Teks Latihan:
************
Tuesday, May 18, 2010

Perjalanan Hidup Mama Lauren



Artikel ini saya ambil dari tabloid Nova, berisikan Perjalanan Kisah Hidup Mama Lauren.. dimana beliau telah berpulang kemaren senin 17 mei 2010, pukul 21.37 dikarenakan penyakit paru-paru yang sudah di deritanya. Inilah perjalanan Hidup Mama Lauren :

Mama Lauren lahir di Eindhoven, 23 Januari 1932, jalan hidup putri pasangan Anna Breche dan Lau van Hooff ini membawanya ke Indonesia. Jika di negeri asalnya kemampuan untuk meramal dianggap aneh, maka di Indonesia, ia justru “disambut” hangat.
Enam bulan lalu, stroke kembali menyerangku. Penyakit gula yang kuidap sejak bertahun-tahun lalu pun seakan semakin kuat menyerang tubuh renta ini. Namun, kini sudah mendingan. Jika sebelumnya aku sempat dirawat total di rumah sakit, maka sekarang aku sudah bisa pulang. Di rumah, selain minum obat, aku juga semakin rajin menjaga asupan makanan.
Makananku sekarang benar-benar diatur. Pagi hari, aku makan havermut. Siang makan nasi lunak dengan sup dan ayam rebus. Sore makan snack ringan atau bubur sumsum. Malam hanya makan roti atau nasi lembek lagi. Aku baru saja periksa darah, dan kadar gulaku sudah di angka 130, mendekati normal, kan?
Sebenarnya, serangan stroke kali ini bukan yang pertama menyerangku. Sepuluh tahun lalu aku juga pernah terserang stroke. Ketika hendak bangun tidur, tubuhku kaku. Kaki dan tangan sebelah kiri juga lumpuh dan mati rasa. Menurut dokter, kala itu terjadi pembengkakan jantung. Mereka sudah menyarankan aku untuk dioperasi, tapi aku tolak mentah-mentah.


Aku enggak percaya jika operasi bisa menyembuhkan. Aku yakin, penyakit ini muncul karena memang sudah saatnya dan karena faktor usia. Yang penting aku tetap minum obat dan menjaga makanan.

Kemampuanku ini merupakan keturunan dari nenek moyang.
Bila melihat ke belakang, aku sebenarnya sedikit kaget dengan perjalanan hidupku ini. Aku benar-benar tak pernah menyangka bisa tinggal di Indonesia dan menjadi terkenal seperti saat ini. Entah mengapa, sejak diminta bantuan oleh sebuah harian ibukota untuk menjadi peramal di tahun 80-an, maka semakin banyak saja orang datang meminta pertolongan untuk keluar dari berbagai masalah yang mereka hadapi. Mulai dari persoalan bisnis hingga urusan keluarga. Baik orang biasa, maupun tokoh ternama.
Ternyata, semakin lama aku sadar, banyak sekali orang yang memiliki beban hidup di luar batas kemampuan mereka. Meski awalnya sempat merasa sedih mendengar berbagai keluhan mereka, hal itu yang kemudian sedikit demi sedikit membuat diriku tegar dalam menghadapi hidup.
************
Kegiatan 1:
Salin kata demi kata bagian teks tentang Mama Lauren, mulai dari "Bila melihat ke" sampai dengan "maupun tokoh ternama.".
Kegiatan 2:
Menurut teks tentang Mama Lauren, di kota mana Mama Lauren lahir?
Kegiatan 3:
Tuliskan kelanjutan teks tentang perjalanan hidup Mama Lauren, dimulai setelah kalimat terakhirnya.

Data yang Ditampilkan:
************
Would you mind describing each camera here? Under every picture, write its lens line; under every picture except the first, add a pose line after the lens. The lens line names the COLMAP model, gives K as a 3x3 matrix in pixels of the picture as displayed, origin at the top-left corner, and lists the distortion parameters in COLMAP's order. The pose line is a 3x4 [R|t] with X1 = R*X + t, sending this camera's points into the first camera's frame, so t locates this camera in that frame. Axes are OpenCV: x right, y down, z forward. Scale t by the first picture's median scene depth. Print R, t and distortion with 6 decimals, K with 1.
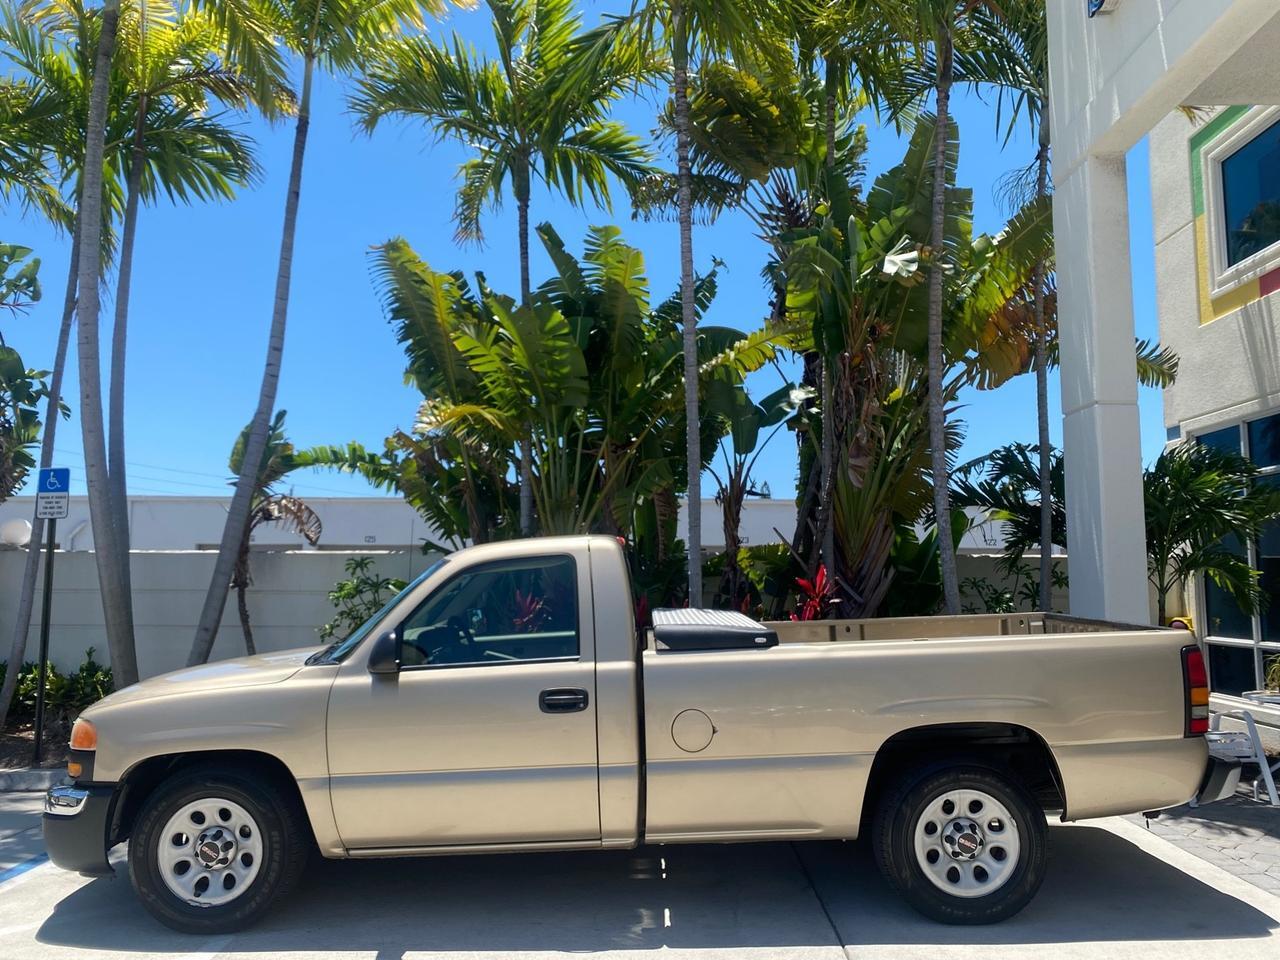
************
Jawaban 1:
Bila melihat ke belakang, aku sebenarnya sedikit kaget dengan perjalanan hidupku ini. Aku benar-benar tak pernah menyangka bisa tinggal di Indonesia dan menjadi terkenal seperti saat ini. Entah mengapa, sejak diminta bantuan oleh sebuah harian ibukota untuk menjadi peramal di tahun 80-an, maka semakin banyak saja orang datang meminta pertolongan untuk keluar dari berbagai masalah yang mereka hadapi. Mulai dari persoalan bisnis hingga urusan keluarga. Baik orang biasa, maupun tokoh ternama.

Jawaban 2:
Eindhoven.

Jawaban 3:
Tapi, jujur saja sebenarnya aku agak keberatan jika disebut paranormal. Terkesan abnormal alias tidak normal. Lagi pula ilmu yang kumiliki ini bukanlah sesuatu yang klenik. Kalau pun ada hal baik atau buruk terjadi pada manusia, itu adalah akibat ulah manusia itu sendiri.
Soalnya, yang kulihat pun selalu memiliki keterkaitan satu sama lain. Baik terhadap alam, hewan ataupun antar manusia. Di usia yang tak lagi muda, aku masih terus belajar dari kehidupan. Dari begitu banyak peristiwa yang telah aku alami, aku juga sadar bahwa hidup ini akan selalu berputar.

Sekarang aku sedang menyiapkan penerusku di bidang ini. Bukan cucu atau cicit, bukan pula keluarga. Sebetulnya, ketika aku berusia 15 tahun, aku sudah mengetahui gambarannya. Dia adalah Beby Djenar, seorang yang aku temui secara tidak sengaja. Gambaran Beby mirip sekali dengan apa yang aku lihat ketika itu.
Aku bertemu Beby sekitar dua tahun lalu. Saat itu ia mengantar saudaranya untuk menemuiku untuk meminta bantuan memecahkan sebuah masalah. Ketika ia memasuki ruangan, aku langsung berkata. “Mengapa kamu datang menemui saya? Bukankah kamu sendiri bisa?” Beby kaget, ketika aku bisa melihat kemampuannya. Ternyata selama ini ia takut mengatakan semua yang dilihatnya. Setelah beberapa kali berkonsultasi denganku, aku membuatnya percaya diri dan berani mengatakan apa saja yang dilihatnya.
Penerusku nanti memang harus perempuan, karena hanya perempuan yang bisa sabar dalam melihat dan menyampaikan beragam terawangan yang ada. Kebetulan aku melihat kemampuan itu di dalam dirinya. Bagai radio, aku dan Beby memiliki frekuensi yang sama. Aku melihat, semakin ia berumur, kemampuannya akan semakin bertambah. Kemampuannya tak hanya berguna bagi negara saja, tapi juga dunia.
Hanya saja, ia masih kurang berani mengatakan apa yang ia lihat, dan harus terus kuberi dorongan. Ia masih kurang tegas. Sebaiknya, tidak boleh pakai kata “mungkin”, harus “iya atau tidak”. Sebab, vision apapun yang ia lihat, itu pasti akan berguna. Bukan hanya bagi orang per orang, tapi juga masyarakat luas. Misalnya, seperti akan ada gunung meletus atau tsunami seperti yang terjadi di Aceh beberapa waktu lalu.

Sejak kecil aku sudah merasakan mempunyai kemampuan yang tidak dimiliki orang lain. Berbagai kejadian yang aku alami pun membuat aku cepat dewasa. Apalagi, saat itu situasi Eropa sedang Perang Dunia II. Situasi itu membuat aku tumbuh menjadi gadis pemberani.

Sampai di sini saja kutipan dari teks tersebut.